As tratativas comerciais começaram oficialmente em 1999, organizadas em frentes políticas, de cooperação e de livre comércio, mas logo surgiram impasses sobre subsídios agrícolas europeus e abertura industrial no Mercosul.

Em 2004 as negociações chegaram a um momento crítico, e entre 2004 e 2010 o processo passou por uma paralisação, por divergências internas e mudanças no cenário político das duas regiões.

Retomada, texto técnico e ajustes ambientais

O diálogo voltou com força em 2016, quando avanços em capítulos sobre tarifas, serviços, compras públicas e propriedade intelectual foram definidos, e em 2019 Mercosul e União Europeia anunciaram a conclusão técnica do acordo político.

Naquele texto, o acordo previa a eliminação gradual de tarifas sobre cerca de 90% do comércio bilateral, além de regras comuns para serviços e compras públicas, e o tema ambiental passou a ganhar peso decisivo nas negociações.

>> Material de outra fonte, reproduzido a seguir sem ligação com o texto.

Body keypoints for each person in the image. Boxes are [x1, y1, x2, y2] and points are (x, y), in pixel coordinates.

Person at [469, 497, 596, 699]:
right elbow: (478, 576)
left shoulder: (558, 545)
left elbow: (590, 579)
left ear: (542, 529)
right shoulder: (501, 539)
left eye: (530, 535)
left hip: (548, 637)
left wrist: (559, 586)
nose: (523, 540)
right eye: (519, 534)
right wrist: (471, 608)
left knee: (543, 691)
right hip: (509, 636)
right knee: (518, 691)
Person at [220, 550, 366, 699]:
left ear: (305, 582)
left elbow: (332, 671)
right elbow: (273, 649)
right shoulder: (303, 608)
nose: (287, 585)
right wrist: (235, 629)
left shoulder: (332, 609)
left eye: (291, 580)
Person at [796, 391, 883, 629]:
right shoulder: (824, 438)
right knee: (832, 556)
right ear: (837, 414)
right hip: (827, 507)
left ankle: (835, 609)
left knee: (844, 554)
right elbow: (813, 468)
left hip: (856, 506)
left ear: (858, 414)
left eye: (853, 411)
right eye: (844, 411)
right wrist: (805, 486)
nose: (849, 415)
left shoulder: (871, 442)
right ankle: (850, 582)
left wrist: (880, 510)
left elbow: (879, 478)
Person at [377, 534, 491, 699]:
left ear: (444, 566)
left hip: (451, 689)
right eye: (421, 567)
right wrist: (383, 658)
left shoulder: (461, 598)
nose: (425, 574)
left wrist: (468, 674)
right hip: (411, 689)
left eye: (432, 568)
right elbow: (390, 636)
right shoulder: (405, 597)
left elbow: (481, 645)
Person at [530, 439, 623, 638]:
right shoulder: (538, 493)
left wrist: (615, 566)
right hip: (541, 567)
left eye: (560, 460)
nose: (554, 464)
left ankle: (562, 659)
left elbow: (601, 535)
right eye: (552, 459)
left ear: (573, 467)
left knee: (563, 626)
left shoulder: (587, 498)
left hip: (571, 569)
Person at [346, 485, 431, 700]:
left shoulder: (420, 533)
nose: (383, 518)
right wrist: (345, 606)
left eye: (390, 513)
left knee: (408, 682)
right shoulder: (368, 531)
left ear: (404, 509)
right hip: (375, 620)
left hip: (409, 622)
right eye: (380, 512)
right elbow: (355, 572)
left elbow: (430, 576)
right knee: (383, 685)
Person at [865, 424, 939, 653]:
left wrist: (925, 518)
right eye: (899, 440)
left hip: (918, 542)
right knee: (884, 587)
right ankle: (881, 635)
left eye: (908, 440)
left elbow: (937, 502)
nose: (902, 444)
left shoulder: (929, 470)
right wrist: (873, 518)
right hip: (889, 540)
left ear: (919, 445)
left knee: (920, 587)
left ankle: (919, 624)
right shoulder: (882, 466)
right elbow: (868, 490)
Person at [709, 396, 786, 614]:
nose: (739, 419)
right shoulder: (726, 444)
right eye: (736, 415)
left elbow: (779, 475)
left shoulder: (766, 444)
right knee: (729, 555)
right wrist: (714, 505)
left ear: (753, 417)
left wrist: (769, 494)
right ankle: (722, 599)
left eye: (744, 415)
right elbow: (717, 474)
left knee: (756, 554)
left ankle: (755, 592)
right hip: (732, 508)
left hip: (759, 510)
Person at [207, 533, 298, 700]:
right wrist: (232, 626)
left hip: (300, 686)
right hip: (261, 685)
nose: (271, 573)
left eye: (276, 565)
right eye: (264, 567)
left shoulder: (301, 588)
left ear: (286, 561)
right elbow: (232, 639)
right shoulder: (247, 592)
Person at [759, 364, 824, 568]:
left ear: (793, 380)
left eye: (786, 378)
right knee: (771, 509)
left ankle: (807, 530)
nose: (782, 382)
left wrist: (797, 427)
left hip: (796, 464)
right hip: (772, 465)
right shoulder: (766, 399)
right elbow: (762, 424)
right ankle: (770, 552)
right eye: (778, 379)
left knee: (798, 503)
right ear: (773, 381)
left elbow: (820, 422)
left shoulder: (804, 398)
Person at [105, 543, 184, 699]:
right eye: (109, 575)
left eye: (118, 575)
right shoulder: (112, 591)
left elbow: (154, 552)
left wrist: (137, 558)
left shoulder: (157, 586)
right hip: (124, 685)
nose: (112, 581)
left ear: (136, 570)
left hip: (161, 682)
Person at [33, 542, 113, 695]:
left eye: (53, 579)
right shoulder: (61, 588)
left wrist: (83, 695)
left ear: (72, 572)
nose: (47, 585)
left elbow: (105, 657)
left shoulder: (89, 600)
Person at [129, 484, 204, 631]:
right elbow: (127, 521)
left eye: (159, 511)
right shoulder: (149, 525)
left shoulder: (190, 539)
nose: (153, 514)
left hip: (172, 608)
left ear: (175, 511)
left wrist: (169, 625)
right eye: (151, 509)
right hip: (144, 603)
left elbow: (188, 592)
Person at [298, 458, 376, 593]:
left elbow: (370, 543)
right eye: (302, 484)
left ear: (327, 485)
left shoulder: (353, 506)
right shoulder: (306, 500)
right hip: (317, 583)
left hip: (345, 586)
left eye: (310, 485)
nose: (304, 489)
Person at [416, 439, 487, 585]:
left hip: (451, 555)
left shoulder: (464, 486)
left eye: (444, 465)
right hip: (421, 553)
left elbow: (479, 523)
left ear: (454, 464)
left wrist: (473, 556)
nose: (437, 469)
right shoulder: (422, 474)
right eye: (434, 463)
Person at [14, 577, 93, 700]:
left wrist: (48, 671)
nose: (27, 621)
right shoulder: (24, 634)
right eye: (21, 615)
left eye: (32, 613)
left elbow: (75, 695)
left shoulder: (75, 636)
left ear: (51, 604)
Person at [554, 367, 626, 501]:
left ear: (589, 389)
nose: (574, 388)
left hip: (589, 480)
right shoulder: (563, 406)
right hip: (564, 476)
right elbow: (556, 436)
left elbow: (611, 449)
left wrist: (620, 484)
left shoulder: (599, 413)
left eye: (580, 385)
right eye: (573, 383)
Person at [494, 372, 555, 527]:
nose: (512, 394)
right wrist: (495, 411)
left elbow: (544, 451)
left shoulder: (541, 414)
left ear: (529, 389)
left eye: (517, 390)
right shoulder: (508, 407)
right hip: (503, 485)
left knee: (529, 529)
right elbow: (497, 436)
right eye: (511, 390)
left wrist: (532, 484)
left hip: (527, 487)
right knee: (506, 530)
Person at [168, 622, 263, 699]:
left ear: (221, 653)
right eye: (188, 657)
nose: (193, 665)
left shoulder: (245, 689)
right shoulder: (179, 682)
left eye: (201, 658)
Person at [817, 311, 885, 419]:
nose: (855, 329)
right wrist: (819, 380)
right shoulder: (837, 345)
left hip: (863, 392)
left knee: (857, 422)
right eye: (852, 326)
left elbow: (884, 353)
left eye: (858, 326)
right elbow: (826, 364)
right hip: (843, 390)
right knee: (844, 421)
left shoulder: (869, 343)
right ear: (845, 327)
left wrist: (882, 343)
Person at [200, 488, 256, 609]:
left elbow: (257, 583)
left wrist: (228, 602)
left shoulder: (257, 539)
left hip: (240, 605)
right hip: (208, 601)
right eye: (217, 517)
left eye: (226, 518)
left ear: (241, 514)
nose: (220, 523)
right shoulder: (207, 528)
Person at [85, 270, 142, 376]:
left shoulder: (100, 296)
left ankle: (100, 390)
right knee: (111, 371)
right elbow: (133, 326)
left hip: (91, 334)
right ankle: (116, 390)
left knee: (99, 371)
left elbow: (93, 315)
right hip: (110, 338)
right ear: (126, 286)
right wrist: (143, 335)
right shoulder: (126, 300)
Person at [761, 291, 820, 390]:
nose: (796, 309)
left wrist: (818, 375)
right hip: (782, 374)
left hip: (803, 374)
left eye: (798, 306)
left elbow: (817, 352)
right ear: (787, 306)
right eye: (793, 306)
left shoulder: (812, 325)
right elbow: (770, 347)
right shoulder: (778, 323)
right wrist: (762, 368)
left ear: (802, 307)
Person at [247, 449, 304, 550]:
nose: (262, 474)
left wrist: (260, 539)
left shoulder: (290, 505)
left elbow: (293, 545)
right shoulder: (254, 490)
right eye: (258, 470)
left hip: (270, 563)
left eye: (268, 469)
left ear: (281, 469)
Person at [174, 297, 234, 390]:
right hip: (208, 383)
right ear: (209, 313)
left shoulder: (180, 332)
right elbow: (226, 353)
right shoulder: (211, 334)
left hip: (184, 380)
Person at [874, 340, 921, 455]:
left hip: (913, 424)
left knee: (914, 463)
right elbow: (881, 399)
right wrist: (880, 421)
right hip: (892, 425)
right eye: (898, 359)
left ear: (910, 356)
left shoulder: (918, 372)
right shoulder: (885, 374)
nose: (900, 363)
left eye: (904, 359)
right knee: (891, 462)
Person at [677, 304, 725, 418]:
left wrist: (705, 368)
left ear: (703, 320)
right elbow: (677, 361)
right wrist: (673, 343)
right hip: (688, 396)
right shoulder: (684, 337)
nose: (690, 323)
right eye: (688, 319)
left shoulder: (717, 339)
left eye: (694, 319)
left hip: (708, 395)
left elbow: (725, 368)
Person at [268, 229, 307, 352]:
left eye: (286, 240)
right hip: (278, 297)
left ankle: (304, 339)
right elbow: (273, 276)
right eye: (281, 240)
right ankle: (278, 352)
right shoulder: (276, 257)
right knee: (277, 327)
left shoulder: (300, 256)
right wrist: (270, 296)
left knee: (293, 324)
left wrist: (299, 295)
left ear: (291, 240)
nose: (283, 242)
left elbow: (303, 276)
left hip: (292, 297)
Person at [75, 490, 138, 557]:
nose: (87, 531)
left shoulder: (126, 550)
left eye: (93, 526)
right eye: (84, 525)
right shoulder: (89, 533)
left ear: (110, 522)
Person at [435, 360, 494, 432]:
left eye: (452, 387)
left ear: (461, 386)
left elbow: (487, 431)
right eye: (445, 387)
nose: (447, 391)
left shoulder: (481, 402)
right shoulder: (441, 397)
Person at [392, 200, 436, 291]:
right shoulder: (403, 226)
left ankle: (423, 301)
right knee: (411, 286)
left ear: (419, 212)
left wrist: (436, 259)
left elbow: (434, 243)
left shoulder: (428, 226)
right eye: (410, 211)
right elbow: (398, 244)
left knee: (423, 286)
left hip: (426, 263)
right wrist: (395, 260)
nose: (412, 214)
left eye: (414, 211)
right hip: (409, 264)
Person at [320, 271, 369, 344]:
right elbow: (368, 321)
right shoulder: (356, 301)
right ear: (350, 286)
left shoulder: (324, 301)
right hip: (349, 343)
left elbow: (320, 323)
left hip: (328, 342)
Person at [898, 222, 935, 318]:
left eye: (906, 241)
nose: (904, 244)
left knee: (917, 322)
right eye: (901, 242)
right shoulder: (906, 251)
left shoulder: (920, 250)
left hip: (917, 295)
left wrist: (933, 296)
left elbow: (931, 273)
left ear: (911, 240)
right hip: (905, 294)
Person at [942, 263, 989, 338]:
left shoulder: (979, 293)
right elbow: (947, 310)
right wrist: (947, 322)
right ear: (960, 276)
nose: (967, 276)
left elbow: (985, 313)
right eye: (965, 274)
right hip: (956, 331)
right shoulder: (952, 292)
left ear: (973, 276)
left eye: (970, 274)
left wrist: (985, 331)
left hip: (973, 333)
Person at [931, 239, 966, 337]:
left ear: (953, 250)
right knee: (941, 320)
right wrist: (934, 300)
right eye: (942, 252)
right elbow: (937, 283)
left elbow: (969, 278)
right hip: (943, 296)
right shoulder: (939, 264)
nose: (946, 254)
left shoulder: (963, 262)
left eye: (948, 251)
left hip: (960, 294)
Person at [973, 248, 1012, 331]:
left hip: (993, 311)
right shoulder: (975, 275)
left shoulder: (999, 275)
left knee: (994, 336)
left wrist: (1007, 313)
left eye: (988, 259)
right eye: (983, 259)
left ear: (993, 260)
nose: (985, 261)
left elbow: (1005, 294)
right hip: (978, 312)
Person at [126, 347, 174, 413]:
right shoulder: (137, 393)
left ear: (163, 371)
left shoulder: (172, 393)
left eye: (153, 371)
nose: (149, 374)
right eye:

Entre 2020 e 2022 a União Europeia exigiu compromissos mais rigorosos no combate ao desmatamento e na aplicação do Acordo de Paris, e em 2023 foi apresentado um instrumento ambiental adicional, com pontos aceitos e pontos criticados pelo Mercosul.

Aprovação pela UE, assinatura e etapas para vigorar

Os países da União Europeia aprovaram o acordo comercial com o Mercosul nesta sexta-feira (9), A decisão abre caminho para a assinatura formal do tratado, prevista para o dia 17 de janeiro.

Por fim, em 2026, a União Europeia aprovou provisoriamente o acordo, abrindo caminho para a assinatura formal e para a criação da maior área de livre comércio do mundo, segundo o histórico das negociações.

Para entrar em vigor, o tratado ainda precisará ser aprovado pelo Congresso Europeu e pelos legislativos dos países sul-americanos, etapas que podem incluir condicionantes e reservas setoriais.

O que muda e as controvérsias

O acordo UE-Mercosul promete reduzir custos de comércio, com potencial para tornar produtos importados mais baratos, e ampliar oportunidades para exportadores sul-americanos no mercado europeu.

Ao mesmo tempo, setores agrícolas europeus questionaram o impacto concorrencial, e ONGs ambientais pediram garantias mais fortes sobre monitoramento e sanções em casos de desmatamento.

O texto final exige articulação política para conciliar interesses comerciais, compromissos ambientais e a necessidade de aprovação nos parlamentos, etapas que definirão o alcance prático do acordo UE-Mercosul nos próximos anos.